The boy studied the pattern of the roof-wood. He is quiet, so as not to disturb his father and sisters with his fanciful dreams, which, after all, mean nothing. His father always told him that dreams were the province of the poor and the mad.
Outside his window, a squirrel left small footprints in the snow.
Lichee Grass Withers
In Kyoto, a scholar had fallen asleep in the midst of his scrolls, with his spectacles pushed up over his brows. In the cold morning, crows drew their wings close. Sleeping trees stood like soldiers at the gate.
Through an open window, a handsome brown moth fluttered into the room, landed lightly on the smooth hair of the sleeping scholar. It paused, as if in thought, flapping his wings with deliberate grace. It seemed to consider something brought on the snow-scented wind.
When the scholar’s brow furrowed, deep in dreams, the moth lifted away from him, and out into the gray dawn.
Eart
hworms Twist Into Knots
At the foot of the dream-pagoda, the great red torii gate bent low to the ground and cracked under the weight of snow. Her scarlet paint shone horribly bright against the pale earth, as though blood had been spilled. She lay there like a great heart burst open, and the sound of her falling broke the genteel silence for only a moment.
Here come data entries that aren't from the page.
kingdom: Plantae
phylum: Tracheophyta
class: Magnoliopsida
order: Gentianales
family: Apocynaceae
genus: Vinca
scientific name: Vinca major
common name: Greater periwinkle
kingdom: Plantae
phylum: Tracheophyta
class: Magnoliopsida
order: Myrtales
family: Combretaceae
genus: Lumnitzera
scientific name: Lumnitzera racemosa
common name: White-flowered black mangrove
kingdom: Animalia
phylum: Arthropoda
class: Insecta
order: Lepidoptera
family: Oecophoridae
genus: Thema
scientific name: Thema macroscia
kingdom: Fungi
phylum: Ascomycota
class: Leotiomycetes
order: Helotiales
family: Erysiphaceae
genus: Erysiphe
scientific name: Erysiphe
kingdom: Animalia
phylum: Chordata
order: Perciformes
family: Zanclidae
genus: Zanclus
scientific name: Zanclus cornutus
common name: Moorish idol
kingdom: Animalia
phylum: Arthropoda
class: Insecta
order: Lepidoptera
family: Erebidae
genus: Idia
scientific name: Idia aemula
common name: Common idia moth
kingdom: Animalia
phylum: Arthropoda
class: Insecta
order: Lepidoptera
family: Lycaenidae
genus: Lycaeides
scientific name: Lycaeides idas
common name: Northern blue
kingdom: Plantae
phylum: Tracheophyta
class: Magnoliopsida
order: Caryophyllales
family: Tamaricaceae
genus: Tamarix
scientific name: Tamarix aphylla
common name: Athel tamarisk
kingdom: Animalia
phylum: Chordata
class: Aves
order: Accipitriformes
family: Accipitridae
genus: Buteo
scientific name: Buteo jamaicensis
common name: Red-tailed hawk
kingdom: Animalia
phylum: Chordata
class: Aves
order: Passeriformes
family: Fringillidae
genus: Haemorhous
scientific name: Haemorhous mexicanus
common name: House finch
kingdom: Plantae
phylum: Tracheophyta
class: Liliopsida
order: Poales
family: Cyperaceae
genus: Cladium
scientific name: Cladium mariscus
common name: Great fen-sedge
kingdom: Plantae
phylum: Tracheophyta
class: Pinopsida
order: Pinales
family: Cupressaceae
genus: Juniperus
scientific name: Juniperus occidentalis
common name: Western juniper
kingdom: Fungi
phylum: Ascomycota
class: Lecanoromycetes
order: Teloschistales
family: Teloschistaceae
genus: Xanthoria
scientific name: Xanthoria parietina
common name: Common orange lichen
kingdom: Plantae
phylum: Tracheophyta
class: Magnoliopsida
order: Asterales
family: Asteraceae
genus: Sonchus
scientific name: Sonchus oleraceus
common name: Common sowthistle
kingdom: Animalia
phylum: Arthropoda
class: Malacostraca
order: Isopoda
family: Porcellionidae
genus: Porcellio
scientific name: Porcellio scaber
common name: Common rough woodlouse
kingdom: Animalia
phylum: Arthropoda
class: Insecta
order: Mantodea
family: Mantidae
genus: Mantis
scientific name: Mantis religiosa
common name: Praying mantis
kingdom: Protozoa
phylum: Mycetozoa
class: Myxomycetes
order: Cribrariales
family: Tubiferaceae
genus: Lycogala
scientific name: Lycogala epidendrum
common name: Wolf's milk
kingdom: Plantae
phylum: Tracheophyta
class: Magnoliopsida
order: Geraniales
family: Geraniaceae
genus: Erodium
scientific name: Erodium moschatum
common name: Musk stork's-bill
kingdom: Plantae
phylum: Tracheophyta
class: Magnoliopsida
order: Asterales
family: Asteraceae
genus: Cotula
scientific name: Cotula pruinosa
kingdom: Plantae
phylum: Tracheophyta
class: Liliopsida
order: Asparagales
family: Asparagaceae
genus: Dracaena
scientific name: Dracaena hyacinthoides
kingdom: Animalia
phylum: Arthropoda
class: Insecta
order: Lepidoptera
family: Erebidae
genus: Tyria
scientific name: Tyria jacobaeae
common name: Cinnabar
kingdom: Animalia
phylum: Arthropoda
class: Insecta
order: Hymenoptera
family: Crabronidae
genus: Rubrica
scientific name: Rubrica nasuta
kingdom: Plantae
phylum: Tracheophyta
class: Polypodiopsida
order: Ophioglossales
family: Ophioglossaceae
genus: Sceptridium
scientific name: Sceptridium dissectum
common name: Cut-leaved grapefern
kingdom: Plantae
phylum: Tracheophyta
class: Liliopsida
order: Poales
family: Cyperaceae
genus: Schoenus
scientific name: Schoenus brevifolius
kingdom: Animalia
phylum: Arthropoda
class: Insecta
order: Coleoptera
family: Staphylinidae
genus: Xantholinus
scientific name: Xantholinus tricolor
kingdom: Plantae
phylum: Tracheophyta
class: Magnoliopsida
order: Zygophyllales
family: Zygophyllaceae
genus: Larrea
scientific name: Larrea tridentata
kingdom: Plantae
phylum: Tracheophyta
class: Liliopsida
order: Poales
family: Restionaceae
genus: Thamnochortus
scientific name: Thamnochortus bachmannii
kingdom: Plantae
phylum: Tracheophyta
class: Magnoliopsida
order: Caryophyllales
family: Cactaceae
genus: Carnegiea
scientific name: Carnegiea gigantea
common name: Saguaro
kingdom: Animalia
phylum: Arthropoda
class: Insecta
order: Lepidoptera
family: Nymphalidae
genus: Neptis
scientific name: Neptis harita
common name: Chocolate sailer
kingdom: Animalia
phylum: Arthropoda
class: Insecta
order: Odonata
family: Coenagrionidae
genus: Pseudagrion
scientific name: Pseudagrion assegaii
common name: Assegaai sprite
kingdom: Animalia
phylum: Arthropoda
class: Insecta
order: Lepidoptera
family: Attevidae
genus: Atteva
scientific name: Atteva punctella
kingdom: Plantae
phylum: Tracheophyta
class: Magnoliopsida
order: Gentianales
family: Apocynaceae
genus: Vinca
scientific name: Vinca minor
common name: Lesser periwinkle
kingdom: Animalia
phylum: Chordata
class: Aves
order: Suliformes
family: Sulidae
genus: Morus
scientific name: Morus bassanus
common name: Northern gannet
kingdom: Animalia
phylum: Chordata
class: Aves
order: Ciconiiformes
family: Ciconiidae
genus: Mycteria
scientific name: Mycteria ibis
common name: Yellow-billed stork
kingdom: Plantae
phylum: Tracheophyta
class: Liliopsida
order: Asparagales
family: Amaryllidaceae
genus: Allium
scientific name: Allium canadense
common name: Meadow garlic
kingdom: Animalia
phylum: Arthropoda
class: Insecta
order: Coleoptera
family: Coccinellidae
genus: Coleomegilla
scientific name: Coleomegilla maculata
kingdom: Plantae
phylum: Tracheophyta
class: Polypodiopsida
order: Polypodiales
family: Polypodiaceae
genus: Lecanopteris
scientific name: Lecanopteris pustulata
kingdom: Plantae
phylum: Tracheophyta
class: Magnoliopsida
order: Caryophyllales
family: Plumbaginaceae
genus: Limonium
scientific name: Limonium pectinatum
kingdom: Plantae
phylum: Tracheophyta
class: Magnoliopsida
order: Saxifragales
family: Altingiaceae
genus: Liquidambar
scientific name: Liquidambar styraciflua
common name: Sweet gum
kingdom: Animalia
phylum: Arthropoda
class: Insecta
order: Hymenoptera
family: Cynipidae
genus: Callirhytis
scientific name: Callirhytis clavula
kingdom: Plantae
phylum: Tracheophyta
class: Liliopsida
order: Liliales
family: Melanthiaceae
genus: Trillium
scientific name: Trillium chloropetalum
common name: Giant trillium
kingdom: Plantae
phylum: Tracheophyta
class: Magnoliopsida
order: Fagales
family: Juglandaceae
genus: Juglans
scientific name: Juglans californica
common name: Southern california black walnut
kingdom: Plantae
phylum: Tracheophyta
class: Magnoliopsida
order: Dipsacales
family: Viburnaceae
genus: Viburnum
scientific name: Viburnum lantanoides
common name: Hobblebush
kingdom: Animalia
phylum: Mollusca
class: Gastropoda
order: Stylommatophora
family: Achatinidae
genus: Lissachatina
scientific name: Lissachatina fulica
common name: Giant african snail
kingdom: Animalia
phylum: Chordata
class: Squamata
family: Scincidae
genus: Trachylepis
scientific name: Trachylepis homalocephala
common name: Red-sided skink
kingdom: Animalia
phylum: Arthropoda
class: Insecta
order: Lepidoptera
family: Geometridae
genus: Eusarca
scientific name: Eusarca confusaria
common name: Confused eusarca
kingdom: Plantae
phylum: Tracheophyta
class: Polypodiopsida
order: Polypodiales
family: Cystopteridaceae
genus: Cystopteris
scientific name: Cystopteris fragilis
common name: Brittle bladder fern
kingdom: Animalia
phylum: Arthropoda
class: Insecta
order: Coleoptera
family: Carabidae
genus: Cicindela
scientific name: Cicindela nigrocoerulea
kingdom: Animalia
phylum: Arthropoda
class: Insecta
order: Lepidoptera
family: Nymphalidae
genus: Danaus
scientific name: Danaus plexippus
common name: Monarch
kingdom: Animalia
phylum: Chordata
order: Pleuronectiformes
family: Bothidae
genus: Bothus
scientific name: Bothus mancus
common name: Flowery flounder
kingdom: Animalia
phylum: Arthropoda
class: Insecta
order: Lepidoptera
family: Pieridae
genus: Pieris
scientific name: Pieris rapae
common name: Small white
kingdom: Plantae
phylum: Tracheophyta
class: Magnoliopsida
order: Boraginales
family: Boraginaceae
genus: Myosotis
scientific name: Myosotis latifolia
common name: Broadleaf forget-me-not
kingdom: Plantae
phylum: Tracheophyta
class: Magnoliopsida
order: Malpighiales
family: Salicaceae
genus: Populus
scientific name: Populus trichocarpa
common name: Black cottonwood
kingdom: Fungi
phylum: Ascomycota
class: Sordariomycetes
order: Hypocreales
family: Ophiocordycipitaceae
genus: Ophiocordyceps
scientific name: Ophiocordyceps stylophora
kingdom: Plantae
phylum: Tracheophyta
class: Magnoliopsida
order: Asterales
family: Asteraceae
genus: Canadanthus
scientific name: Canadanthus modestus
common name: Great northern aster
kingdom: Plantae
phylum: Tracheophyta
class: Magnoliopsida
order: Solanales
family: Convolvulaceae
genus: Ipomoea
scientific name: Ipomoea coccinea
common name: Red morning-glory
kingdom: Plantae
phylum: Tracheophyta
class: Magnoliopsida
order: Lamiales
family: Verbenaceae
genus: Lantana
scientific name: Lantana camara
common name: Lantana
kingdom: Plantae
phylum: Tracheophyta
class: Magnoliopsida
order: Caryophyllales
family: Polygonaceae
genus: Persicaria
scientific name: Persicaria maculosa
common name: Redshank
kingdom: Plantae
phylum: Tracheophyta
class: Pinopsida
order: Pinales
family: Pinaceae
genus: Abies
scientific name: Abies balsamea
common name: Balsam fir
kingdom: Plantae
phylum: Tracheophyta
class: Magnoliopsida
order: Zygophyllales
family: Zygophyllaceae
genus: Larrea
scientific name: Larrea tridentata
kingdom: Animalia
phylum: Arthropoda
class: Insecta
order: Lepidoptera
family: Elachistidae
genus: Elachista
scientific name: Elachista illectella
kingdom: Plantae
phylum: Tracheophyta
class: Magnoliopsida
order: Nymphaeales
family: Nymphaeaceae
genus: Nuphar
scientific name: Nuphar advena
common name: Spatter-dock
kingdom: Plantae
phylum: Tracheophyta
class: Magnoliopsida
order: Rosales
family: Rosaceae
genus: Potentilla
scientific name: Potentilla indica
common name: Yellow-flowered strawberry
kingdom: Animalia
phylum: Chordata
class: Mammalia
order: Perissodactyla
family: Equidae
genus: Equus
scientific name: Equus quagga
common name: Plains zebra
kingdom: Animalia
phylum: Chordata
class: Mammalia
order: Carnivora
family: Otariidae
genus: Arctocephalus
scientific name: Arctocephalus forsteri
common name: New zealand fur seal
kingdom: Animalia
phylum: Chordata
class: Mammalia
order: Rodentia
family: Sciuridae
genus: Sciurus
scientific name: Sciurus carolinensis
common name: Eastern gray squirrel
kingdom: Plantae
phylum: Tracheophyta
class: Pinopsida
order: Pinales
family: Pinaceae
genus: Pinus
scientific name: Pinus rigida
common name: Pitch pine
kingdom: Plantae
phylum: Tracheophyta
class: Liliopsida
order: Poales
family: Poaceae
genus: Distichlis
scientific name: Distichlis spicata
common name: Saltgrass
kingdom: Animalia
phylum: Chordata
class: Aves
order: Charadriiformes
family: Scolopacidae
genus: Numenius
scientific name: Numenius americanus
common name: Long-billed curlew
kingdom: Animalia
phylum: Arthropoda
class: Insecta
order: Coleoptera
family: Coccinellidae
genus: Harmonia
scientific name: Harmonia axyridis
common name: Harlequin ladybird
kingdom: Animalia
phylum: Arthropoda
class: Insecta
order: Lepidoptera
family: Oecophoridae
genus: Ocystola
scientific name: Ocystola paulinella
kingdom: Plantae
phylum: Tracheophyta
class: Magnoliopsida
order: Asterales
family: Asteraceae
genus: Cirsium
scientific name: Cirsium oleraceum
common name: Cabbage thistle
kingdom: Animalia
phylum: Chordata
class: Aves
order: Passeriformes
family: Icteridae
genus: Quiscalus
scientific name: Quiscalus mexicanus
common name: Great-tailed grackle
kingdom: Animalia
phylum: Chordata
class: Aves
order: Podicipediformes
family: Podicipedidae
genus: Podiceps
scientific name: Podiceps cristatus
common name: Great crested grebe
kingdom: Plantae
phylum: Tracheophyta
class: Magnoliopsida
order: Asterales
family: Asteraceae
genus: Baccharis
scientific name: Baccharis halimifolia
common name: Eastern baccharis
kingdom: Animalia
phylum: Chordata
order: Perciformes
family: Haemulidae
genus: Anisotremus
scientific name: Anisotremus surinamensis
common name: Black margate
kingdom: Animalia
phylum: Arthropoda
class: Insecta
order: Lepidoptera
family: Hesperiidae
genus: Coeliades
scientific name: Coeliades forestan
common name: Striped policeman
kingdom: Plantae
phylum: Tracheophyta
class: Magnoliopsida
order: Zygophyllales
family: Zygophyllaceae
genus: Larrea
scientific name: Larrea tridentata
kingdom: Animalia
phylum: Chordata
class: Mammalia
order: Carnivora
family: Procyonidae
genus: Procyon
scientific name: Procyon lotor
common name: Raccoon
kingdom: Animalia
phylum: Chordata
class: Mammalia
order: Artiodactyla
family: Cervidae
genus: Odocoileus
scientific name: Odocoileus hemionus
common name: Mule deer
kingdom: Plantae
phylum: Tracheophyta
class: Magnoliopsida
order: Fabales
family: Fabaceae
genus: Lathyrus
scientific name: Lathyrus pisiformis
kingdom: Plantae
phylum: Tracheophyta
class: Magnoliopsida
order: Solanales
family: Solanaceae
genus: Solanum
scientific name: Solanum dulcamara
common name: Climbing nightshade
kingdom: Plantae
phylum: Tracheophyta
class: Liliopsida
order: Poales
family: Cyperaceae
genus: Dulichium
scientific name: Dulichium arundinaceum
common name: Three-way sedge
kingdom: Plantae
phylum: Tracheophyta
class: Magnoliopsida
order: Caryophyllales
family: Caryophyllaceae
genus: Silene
The splintered posts which still stood straight later wounded slightly the foot of a late-migrating magpie.
She would be buried under the ice until the spring, when the cicadas would come to mate in her shadow.
The Elk’s Horn Breaks
On Mountain’s east flank, a shaggy goat with massive horns chewed the tough winter grass. Snow caught in his fur in long matted strands. He balanced on the rocks, searching for the sweet moss he liked best in the winter months. It was difficult work, pebbles slipped into his hooves and down the cliffside, rattling like a shaman’s staff.
As the clouds drifted over his back, he looked down towards the little valley, and thought briefly of the girl who could not climb her tower, how he pitied her, and how her hair smelled of cinnamon.
Underground Springs Move
River refused to think on it.
Slabs of ice moved lazily down his current, grinding against each other as though they were carriages in the city. The fish dreamed and the trees bent low over the rippling stream, a thatched canopy.
If it was true that she could not step in him twice, then she had not stepped in this River at all, he reasoned. Perhaps, then, he had never known her, and therefore should not weep.
Wild Geese Return to Their Northern Home
The silkworm colony of the village suddenly ceased to produce their fine white thread. From the morning of Ayako’s last dream on the Mountain, the generation which were then thriving in the house of the silk weavers produced nothing but a thick, viscous black fluid, which did not dry properly, leaving a strange, knotted coil. For seven worm-generations after this there was no good silk in the village, only the black cocoon-stuff. In the dreams of children the silkworms sang as they birthed it, and whispered that they were weaving a shroud for the death-festival of a ghost.